## The task
Answer these questions from the text on the Battle of Krasne.
1. On what date was the Treaty of Zboriv signed?
2. Whom did the castle guards at Krasne mistake the Crown Army for?
3. Which Cossack commander was killed in the battle?

## Exercise text
☆ ☆ ☆ ☆

- Battle of Krasne: Part of the Khmelnytsky Uprising
| Date | 20–23 February 1651 |
| Location | Krasne, Bratslav Regiment, Cossack Hetmanate |
| Result | Polish–Lithuanian victory |

Belligerents
- Polish–Lithuanian Commonwealth: Cossack Hetmanate

Commanders and leaders
- Marcin Kalinowski Stanisław Lanckoroński: Danylo Nechay † Hryhoriy Kryvenko

Strength
- 10,000–12,000 Polish–Lithuanian hussars, cavalry and infantry: 12,000 Zaporozhian Cossacks

Casualties and losses
- Unknown: 8,000–10,000

= Battle of Krasne =

1651 battle

The Battle of Krasne or the Defense of Krasne (Ukrainian: Битва під Красною, Красненська оборона; Polish: Bitwa pod Krasnem, Obrona Krasny; 20–23 February 1651) was fought between the Polish–Lithuanian Commonwealth against the Cossack Hetmanate as a part of the Khmelnytsky Uprising. Near the site of the present-day village of Krasne in Ukraine, the Polish–Lithuanian Commonwealth's forces under the command of Hetmans Marcin Kalinowski and Stanisław Lanckoroński attacked and defeated a forces of the Zaporozhian Cossacks under the command of Colonel Danylo Nechay, who was killed in the battle and Hryhoriy Kryvenko.

The Cossack Hetmanate violated the Treaty of Zboriv which was signed on 18 August 1649 and attacked the Bratslav Voivodeship of the Polish–Lithuanian Commonwealth in January 1651, then the Crown Army started a military campaign against the Zaporozhian Cossacks and Crimean Tatars which lasted until 28 September 1651, then the Polish–Lithuanian Commonwealth was defeated by the Cossack Hetmanate and Crimean Khanate in the Battle of Bila Tserkva and was signed the Treaty of Bila Tserkva after the battle. Colonel Danylo Nechay ordered his troops to gather in the village of Krasne on the border territories with the Cossack Hetmanate and Polish–Lithuanian Commonwealth in the Bratslav Regiment to defend the castle and village from the Crown Army.

In 20–23 February 1651, the Polish–Lithuanian Commonwealth's forces numbered around 12,000–20,000 troops crossed the border of the Cossack Hetmanate and approached Krasne. The Ukrainian castle guards mistook the Crown Army as a Zaporozhian Cossacks and let them inside. The Crown Army entered into the village and a fierce battle began between the two sides. The Poles and Lithuanians began to retreat under the strong onslaught of the Zaporozhian Cossacks numbered around 3,000 troops, but at the same time the main forces of the Polish–Lithuanian Commonwealth approached. The battle turned into a massacre; defenders of the castle, civilian people like men, women and children were brutally killed by the forces of the Polish–Lithuanian Commonwealth, the entire village was destroyed and burned.

☆ ☆ ☆ ☆

## Recorded information
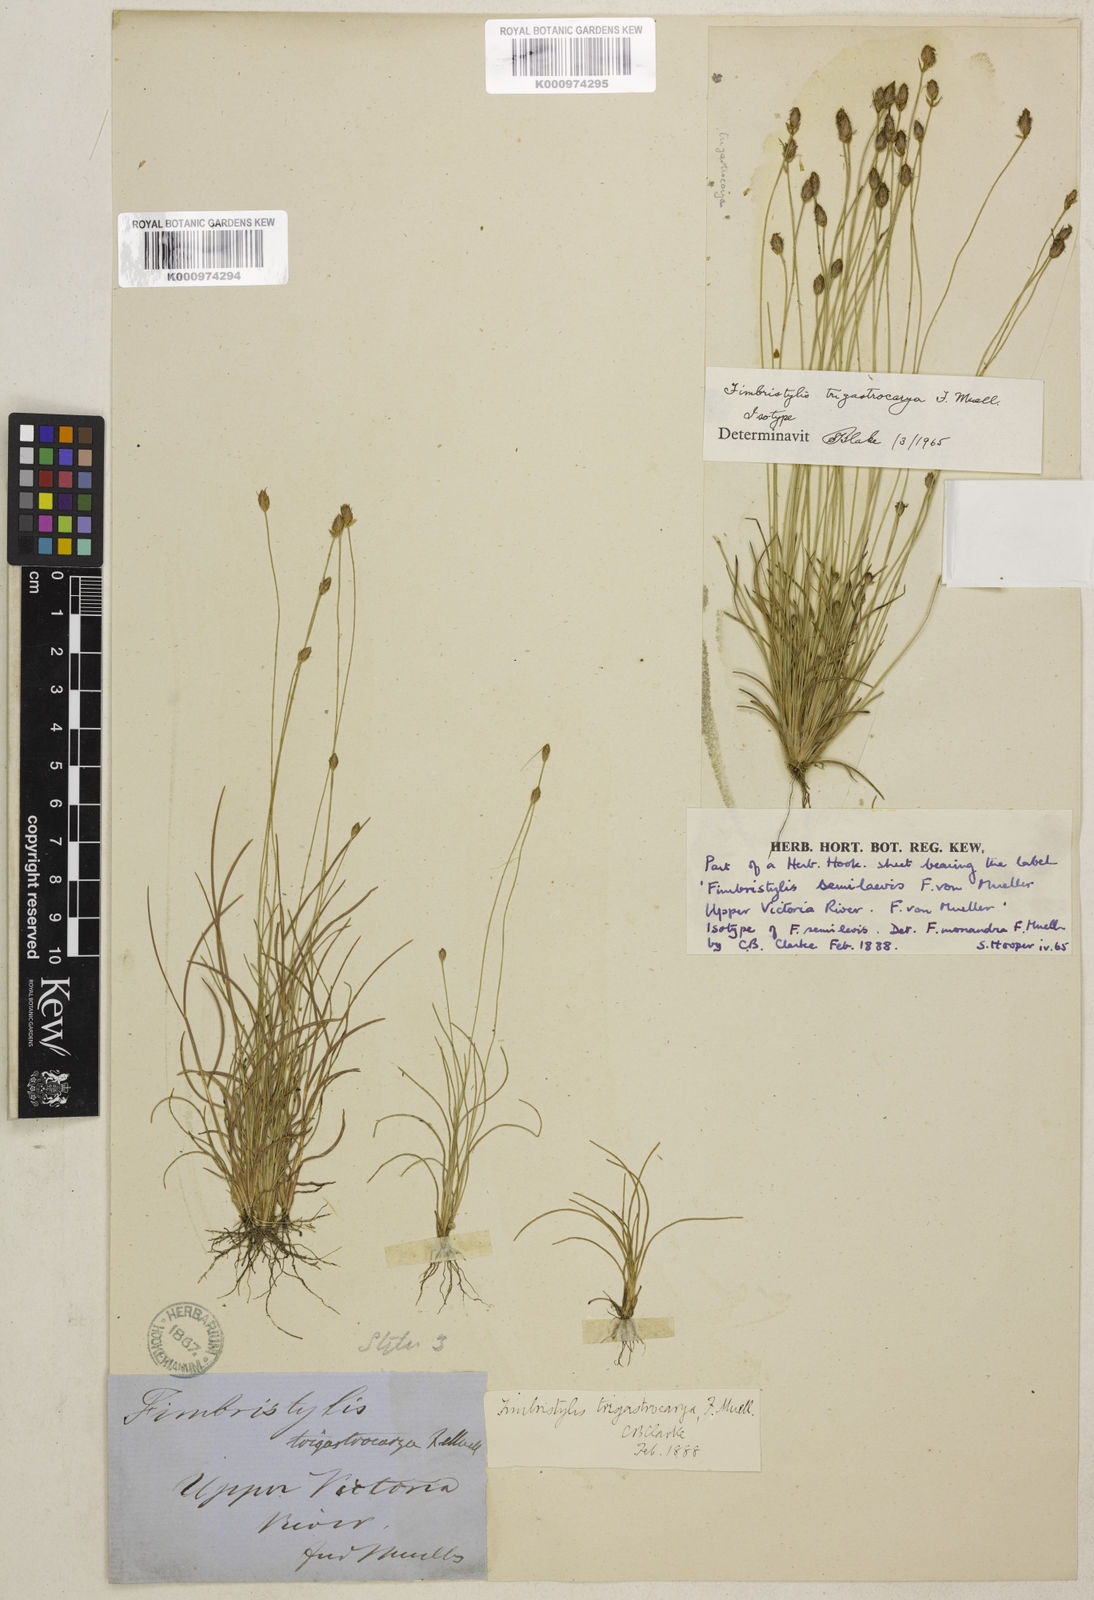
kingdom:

☆ ☆ ☆ ☆

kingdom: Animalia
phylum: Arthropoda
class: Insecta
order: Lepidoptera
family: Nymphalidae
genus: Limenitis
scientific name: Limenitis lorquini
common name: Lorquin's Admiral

☆ ☆ ☆ ☆

## Task response
1. 18 August 1649
2. Zaporozhian Cossacks
3. Colonel Danylo Nechay